## Instructions to follow:
Copy out every line in the entries below that includes "Table".

## Stored data:
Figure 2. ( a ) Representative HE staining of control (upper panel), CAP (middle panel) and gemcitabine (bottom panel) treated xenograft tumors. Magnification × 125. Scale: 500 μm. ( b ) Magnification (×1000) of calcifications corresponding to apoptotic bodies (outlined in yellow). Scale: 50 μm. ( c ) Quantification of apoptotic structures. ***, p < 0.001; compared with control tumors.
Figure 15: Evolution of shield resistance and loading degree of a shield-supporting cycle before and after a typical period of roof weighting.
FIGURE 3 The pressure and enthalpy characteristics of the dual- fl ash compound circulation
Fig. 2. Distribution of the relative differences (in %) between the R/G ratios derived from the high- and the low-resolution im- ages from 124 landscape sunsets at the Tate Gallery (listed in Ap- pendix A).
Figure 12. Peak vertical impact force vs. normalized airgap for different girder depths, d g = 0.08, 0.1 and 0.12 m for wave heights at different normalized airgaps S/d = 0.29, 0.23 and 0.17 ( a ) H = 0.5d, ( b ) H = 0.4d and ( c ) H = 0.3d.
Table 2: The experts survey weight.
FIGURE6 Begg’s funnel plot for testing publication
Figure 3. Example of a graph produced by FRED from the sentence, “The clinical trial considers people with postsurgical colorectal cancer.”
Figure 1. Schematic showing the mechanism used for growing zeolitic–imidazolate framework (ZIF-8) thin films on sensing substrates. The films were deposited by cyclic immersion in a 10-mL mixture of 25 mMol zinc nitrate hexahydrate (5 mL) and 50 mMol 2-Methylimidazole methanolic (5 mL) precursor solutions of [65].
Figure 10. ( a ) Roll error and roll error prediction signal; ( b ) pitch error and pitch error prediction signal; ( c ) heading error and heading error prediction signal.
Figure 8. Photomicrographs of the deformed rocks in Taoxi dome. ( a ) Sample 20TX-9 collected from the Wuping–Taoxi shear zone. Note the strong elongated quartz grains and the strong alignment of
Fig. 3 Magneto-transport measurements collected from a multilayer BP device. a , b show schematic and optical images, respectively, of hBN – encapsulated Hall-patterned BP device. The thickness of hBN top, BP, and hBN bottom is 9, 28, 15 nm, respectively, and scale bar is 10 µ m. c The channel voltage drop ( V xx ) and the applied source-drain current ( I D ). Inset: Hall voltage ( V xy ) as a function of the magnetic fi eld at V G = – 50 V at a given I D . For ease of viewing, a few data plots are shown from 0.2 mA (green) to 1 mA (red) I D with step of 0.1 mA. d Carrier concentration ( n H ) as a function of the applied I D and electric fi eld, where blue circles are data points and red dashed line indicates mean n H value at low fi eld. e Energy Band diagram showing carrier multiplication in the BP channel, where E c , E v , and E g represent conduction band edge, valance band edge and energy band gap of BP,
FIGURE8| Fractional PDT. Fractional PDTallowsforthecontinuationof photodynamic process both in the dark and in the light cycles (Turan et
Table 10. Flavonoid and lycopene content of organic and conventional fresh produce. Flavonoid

## Answer box:
Table 2: The experts survey weight.
Table 10. Flavonoid and lycopene content of organic and conventional fresh produce. Flavonoid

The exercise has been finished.